L’alimentazione da sola non può risolvere un disturbo d’ansia, ma alcune abitudini possono contribuire al benessere generale e aiutare a mantenere più stabile il livello di energia durante la giornata. Anche per questo vale la pena prestare attenzione a quello che mettiamo nel piatto.
Cosa mangiare quando ci sentiamo più agitati?
Una buona base può essere rappresentata da pasti regolari e vari, con alimenti ricchi di fibre, proteine, carboidrati complessi e grassi di buona qualità. Tra le scelte da inserire nella propria alimentazione possiamo trovare:
- cereali integrali, come avena, riso integrale e pane integrale
- legumi, come lenticchie, ceci e fagioli
- verdura e frutta, per aumentare l’apporto di fibre e micronutrienti
- frutta secca, come mandorle e noci
- pesce, soprattutto quello ricco di acidi grassi omega-3
- yogurt e altri alimenti fermentati, all’interno di un’alimentazione equilibrata
L’obiettivo non è seguire una dieta rigida, ma costruire pasti completi che ci aiutino a evitare lunghi periodi senza mangiare.

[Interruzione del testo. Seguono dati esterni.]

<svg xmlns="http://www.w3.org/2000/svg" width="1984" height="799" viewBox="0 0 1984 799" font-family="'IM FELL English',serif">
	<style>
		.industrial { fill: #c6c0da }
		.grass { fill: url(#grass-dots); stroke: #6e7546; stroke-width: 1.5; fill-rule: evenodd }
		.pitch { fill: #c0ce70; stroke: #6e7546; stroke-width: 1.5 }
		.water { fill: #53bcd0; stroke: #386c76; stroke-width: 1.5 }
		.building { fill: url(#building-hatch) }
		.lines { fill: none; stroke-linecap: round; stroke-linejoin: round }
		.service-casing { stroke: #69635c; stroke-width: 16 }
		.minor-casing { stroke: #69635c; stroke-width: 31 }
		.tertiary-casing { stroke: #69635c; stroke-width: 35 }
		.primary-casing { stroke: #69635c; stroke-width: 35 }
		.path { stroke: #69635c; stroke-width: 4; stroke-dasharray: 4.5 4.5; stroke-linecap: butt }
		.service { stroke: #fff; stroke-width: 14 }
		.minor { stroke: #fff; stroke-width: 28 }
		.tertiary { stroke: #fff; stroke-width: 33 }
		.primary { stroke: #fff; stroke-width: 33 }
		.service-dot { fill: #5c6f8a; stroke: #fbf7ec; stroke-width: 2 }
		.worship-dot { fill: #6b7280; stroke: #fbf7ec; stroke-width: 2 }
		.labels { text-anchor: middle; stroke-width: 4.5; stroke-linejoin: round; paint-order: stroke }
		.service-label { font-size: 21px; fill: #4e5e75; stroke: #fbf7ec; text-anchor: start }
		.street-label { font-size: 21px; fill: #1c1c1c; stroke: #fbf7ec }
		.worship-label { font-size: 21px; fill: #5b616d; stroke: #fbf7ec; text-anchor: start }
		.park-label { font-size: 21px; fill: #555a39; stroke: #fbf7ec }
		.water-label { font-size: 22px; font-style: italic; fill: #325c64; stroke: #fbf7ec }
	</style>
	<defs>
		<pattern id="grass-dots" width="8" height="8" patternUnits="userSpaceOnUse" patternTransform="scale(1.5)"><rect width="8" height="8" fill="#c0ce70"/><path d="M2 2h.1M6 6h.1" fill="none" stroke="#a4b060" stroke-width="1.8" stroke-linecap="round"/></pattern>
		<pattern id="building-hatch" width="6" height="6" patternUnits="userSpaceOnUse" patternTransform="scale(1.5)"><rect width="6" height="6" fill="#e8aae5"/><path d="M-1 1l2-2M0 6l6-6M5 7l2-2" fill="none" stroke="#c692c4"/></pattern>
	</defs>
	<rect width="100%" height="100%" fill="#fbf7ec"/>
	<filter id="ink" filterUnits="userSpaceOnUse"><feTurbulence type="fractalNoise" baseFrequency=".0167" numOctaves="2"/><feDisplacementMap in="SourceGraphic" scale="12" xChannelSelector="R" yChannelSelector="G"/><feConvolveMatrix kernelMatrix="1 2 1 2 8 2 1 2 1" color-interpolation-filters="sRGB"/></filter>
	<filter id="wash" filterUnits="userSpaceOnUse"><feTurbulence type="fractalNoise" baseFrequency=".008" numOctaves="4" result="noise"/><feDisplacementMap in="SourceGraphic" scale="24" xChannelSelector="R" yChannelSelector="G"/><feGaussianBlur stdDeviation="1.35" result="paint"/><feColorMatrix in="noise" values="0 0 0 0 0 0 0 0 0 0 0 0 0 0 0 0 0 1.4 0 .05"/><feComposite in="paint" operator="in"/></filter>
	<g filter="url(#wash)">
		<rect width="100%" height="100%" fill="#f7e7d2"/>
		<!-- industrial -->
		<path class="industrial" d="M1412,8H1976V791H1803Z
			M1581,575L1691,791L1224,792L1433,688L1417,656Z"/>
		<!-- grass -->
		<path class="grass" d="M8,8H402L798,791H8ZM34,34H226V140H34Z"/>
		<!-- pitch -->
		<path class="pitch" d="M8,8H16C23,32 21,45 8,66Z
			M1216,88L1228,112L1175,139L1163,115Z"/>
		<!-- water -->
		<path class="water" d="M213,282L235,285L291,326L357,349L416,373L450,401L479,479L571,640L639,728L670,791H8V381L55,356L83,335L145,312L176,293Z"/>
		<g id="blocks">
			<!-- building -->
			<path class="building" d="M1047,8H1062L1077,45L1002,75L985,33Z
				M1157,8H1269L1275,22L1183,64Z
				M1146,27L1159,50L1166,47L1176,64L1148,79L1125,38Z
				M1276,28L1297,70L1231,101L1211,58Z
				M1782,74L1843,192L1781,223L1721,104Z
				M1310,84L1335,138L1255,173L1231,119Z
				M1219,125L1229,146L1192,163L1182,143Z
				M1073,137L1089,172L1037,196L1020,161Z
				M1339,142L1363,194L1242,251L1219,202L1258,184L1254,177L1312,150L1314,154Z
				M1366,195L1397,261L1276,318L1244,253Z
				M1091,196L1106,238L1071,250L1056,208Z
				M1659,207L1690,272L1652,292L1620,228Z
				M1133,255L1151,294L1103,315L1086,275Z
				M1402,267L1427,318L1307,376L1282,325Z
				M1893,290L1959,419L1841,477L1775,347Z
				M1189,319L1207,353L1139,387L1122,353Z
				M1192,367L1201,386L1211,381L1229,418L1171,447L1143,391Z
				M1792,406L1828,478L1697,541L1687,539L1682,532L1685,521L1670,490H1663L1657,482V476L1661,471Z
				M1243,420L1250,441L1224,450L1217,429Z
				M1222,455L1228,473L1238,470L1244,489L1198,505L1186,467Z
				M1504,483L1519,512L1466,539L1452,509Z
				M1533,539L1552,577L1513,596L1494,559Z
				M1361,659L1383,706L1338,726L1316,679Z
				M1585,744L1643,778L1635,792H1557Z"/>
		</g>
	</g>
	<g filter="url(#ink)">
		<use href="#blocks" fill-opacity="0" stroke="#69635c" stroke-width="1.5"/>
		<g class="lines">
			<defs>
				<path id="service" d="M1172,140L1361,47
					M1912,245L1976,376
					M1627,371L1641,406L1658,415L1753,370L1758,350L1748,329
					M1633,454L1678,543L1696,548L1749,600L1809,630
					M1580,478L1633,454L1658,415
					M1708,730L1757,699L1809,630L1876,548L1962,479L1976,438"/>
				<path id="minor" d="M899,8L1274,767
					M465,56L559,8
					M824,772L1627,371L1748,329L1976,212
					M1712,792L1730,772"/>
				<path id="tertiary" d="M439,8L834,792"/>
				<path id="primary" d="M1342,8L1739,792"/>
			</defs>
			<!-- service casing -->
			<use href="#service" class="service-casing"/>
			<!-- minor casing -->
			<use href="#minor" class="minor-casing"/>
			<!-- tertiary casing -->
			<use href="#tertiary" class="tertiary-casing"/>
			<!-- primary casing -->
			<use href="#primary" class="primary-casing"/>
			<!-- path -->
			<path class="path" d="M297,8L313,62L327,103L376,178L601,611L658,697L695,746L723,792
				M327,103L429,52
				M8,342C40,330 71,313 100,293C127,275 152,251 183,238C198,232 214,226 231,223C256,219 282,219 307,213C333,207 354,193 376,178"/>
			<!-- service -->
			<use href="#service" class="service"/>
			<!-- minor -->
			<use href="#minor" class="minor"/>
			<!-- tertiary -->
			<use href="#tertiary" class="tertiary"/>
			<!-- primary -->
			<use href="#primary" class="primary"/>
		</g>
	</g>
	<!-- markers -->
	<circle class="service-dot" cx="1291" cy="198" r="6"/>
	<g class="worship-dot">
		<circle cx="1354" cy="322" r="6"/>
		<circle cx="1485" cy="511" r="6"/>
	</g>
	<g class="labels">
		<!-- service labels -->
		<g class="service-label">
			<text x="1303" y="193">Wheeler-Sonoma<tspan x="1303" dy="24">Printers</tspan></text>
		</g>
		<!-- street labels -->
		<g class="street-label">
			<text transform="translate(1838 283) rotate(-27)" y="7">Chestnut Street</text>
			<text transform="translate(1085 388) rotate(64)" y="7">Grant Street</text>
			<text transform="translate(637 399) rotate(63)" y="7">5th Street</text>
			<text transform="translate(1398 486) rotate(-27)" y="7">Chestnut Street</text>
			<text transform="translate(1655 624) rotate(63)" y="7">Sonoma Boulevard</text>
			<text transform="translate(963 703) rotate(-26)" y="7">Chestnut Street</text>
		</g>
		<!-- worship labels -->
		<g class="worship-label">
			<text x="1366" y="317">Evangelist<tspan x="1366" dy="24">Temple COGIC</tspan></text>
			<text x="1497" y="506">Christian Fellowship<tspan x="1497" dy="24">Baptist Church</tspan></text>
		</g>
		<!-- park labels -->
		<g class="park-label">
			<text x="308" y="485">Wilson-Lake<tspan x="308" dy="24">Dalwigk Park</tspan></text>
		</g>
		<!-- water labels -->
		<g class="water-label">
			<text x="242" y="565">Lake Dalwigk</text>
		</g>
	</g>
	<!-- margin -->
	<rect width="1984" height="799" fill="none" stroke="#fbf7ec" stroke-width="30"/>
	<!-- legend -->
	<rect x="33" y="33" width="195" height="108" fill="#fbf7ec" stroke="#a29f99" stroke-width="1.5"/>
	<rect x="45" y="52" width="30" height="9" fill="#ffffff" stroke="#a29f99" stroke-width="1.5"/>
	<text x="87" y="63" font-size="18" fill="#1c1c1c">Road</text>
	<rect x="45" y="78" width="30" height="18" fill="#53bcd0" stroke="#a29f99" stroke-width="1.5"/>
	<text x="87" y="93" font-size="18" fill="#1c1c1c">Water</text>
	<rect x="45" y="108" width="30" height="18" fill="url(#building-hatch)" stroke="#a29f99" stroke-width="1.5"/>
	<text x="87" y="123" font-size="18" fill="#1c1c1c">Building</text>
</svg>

Attenzione a caffeina e alcol
Se ci sentiamo particolarmente agitati, può essere utile osservare anche il consumo di caffeina. Caffè, energy drink e alcune bevande contenenti caffeina possono aumentare nervosismo e difficoltà a dormire in alcune persone. Anche l’alcol merita attenzione. Può dare una sensazione momentanea di rilassamento, ma non rappresenta una soluzione all’ansia e può interferire con il sonno e il benessere generale.

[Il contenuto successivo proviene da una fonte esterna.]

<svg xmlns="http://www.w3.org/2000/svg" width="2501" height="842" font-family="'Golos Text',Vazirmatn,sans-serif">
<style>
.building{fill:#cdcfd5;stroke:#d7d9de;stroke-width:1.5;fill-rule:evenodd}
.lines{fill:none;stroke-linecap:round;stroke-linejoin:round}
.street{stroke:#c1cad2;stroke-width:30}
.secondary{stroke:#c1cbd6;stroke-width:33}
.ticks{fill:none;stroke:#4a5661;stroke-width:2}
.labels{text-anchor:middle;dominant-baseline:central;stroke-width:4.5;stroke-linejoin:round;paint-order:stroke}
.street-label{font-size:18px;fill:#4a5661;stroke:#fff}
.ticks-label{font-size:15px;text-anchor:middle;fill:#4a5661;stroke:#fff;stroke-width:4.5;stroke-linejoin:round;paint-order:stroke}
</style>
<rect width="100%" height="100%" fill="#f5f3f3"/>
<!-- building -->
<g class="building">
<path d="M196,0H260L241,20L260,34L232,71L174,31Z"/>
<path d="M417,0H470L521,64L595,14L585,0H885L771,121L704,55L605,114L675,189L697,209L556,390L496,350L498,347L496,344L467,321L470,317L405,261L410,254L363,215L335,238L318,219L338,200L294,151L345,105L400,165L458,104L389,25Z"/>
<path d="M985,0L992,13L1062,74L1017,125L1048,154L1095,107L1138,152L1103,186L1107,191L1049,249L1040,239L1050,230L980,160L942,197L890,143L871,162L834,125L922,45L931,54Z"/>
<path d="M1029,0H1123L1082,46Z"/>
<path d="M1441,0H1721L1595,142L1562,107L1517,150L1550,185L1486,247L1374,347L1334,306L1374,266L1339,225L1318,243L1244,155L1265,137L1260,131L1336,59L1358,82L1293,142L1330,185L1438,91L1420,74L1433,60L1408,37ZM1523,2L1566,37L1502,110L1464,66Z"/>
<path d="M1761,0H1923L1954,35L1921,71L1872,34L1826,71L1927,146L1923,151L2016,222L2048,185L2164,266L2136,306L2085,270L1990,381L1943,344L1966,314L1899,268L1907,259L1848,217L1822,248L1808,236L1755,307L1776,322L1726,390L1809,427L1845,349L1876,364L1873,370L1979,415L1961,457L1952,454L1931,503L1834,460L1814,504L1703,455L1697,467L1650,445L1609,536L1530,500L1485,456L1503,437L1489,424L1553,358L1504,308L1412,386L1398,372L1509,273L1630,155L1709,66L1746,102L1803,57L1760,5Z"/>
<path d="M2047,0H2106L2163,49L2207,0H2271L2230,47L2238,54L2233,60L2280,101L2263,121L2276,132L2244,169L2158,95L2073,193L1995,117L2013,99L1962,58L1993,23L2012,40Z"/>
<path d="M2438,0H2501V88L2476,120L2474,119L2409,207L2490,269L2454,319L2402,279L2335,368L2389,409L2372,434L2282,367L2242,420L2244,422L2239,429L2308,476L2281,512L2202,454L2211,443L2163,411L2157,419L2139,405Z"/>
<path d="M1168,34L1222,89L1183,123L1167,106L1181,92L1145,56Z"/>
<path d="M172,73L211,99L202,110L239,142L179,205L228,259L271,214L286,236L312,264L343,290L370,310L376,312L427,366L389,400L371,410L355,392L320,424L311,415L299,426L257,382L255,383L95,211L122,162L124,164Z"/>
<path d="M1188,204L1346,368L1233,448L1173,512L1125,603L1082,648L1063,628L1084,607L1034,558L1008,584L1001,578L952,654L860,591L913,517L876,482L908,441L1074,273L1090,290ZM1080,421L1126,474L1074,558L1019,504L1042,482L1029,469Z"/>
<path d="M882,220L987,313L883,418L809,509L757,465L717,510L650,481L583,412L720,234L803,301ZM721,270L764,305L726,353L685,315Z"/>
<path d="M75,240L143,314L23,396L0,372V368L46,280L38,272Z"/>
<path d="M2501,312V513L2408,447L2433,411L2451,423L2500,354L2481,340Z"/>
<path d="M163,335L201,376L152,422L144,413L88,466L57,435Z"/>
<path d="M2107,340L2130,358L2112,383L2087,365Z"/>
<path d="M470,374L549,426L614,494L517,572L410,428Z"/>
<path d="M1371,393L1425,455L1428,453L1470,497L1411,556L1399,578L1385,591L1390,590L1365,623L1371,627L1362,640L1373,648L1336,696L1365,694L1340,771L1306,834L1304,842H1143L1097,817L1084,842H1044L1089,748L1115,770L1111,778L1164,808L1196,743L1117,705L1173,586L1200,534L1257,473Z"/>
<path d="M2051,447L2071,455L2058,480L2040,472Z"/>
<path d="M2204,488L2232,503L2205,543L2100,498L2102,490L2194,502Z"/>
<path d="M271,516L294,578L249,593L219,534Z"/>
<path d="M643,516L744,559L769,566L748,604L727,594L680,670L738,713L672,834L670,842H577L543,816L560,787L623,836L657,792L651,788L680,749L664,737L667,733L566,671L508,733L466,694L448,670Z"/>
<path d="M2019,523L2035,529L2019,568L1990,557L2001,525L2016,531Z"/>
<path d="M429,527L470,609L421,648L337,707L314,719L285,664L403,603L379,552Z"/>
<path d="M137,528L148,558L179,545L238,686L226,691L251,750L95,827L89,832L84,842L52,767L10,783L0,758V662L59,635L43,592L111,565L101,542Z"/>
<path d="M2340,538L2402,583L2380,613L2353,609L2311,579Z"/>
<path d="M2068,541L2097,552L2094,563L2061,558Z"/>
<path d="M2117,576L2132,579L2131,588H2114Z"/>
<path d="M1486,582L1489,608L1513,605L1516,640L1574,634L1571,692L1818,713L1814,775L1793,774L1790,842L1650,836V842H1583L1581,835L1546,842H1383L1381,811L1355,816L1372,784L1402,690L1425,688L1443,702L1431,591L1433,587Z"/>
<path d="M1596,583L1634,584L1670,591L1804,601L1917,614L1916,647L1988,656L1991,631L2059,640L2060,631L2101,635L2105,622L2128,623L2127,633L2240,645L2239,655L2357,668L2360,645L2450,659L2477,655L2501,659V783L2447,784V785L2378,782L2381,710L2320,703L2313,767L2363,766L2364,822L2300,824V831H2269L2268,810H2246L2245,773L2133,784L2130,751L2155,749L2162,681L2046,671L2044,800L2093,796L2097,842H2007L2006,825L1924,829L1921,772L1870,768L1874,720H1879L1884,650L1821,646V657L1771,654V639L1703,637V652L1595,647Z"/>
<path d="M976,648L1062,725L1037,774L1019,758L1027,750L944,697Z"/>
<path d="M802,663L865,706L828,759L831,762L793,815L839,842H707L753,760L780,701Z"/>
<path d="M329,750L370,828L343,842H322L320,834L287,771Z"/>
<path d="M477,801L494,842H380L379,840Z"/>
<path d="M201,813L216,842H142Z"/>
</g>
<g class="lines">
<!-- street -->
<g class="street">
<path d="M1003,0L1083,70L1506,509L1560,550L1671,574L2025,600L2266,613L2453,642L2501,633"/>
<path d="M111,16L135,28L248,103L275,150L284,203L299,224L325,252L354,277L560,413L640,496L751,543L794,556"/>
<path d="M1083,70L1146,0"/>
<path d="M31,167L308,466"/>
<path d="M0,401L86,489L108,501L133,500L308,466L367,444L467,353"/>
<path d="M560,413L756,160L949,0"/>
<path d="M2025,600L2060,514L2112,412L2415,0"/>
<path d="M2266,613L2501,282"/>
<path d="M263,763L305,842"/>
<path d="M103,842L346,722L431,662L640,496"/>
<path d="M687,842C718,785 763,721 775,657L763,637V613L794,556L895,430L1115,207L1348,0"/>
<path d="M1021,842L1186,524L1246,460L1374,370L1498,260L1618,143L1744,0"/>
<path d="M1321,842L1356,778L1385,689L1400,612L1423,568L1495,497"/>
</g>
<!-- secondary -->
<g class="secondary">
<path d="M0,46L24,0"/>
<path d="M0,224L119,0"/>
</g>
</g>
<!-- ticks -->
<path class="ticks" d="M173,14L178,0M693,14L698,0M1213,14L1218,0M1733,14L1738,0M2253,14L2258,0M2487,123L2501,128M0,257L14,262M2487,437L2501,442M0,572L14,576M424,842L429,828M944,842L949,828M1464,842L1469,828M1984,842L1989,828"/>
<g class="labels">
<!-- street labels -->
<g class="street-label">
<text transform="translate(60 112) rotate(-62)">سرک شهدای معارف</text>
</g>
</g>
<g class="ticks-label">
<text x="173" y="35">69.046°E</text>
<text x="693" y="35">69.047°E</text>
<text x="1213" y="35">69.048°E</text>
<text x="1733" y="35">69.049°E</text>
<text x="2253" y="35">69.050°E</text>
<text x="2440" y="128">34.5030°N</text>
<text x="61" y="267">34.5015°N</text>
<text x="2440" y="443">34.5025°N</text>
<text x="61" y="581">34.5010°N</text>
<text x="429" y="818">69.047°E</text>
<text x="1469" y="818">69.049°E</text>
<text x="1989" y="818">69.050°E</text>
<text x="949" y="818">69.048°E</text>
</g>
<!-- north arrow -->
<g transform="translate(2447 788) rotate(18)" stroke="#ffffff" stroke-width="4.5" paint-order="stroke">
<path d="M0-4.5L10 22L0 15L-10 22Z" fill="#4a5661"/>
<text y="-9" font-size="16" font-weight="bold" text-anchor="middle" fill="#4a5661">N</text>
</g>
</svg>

Questo non significa dover eliminare automaticamente ogni alimento o bevanda: la risposta cambia da persona a persona. Ascoltare il proprio corpo può aiutare a capire quali abitudini ci fanno stare meglio.
Il consiglio: niente sensi di colpa
Quando attraversiamo un periodo stressante, può capitare di mangiare in modo diverso dal solito. Un dolce, una pizza o uno snack non cancellano un’alimentazione equilibrata. Piuttosto che concentrarsi sulla ricerca del singolo “cibo anti-ansia”, è più utile osservare l’insieme delle proprie abitudini: pasti regolari, varietà degli alimenti, buona idratazione, sonno e movimento possono contribuire al benessere quotidiano. Se l’ansia è frequente, intensa o interferisce con la vita di tutti i giorni, però, il cibo non basta. In questi casi è importante parlarne con un professionista della salute.
Esiste un alimento che fa passare l’ansia?
No, non esiste un alimento in grado di far passare l’ansia. Un’alimentazione varia ed equilibrata può sostenere il benessere generale, mentre un’ansia intensa o persistente richiede un’attenzione specifica e, quando necessario, il supporto di un professionista.